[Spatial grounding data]
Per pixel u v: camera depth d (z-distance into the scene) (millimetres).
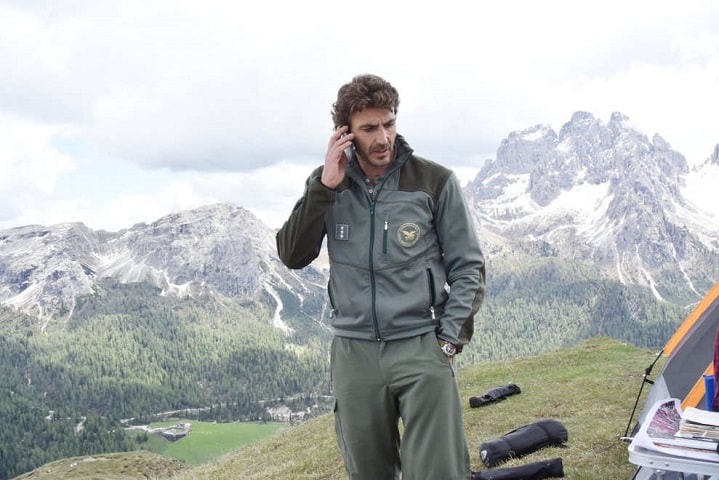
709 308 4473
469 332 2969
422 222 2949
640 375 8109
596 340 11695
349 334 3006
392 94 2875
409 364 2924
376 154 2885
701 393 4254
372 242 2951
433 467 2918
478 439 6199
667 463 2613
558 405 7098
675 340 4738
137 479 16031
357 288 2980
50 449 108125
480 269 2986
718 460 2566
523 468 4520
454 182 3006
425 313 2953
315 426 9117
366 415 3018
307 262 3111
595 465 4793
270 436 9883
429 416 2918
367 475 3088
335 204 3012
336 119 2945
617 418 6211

### TASK INSTRUCTIONS:
Write out each entry exactly as given, omitting any picture.

### RESPONSE TO THIS TASK:
Per pixel u v: camera depth d (z-distance into the scene) (millimetres).
709 308 4473
469 332 2969
422 222 2949
640 375 8109
596 340 11695
349 334 3006
392 94 2875
409 364 2924
376 154 2885
701 393 4254
372 242 2951
433 467 2918
478 439 6199
667 463 2613
558 405 7098
675 340 4738
137 479 16031
357 288 2980
50 449 108125
480 269 2986
718 460 2566
523 468 4520
454 182 3006
425 313 2953
315 426 9117
366 415 3018
307 262 3111
595 465 4793
270 436 9883
429 416 2918
367 475 3088
335 204 3012
336 119 2945
617 418 6211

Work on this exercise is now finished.